**Records for processing**.

┄┄┄┄┄┄┄┄┄┄┄┄┄┄┄┄┄┄┄┄

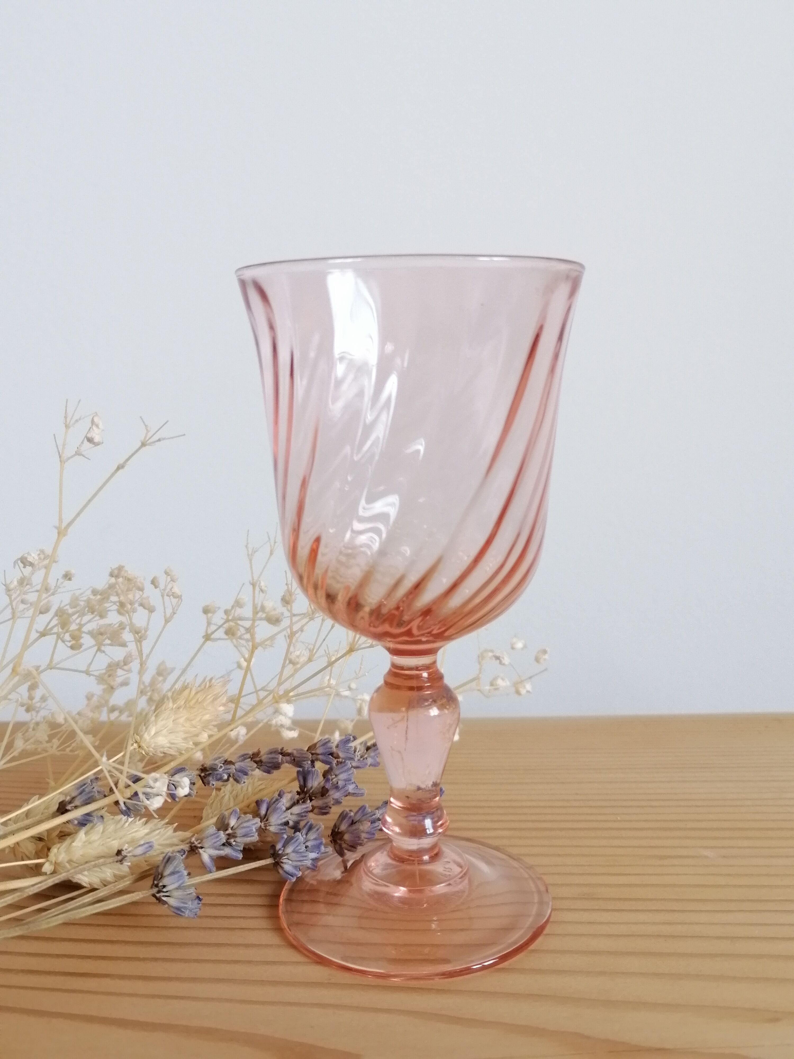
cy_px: 530
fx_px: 1009
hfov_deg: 42.9
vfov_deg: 55.4
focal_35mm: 33
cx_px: 397
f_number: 1.8
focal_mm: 5.4
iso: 160
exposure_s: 1/33.3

┄┄┄┄┄┄┄┄┄┄┄┄┄┄┄┄┄┄┄┄

**About this task**. Go through the records above and write out every line exactly, passing over the pictures.

**Exercise answer**.
cy_px: 530
fx_px: 1009
hfov_deg: 42.9
vfov_deg: 55.4
focal_35mm: 33
cx_px: 397
f_number: 1.8
focal_mm: 5.4
iso: 160
exposure_s: 1/33.3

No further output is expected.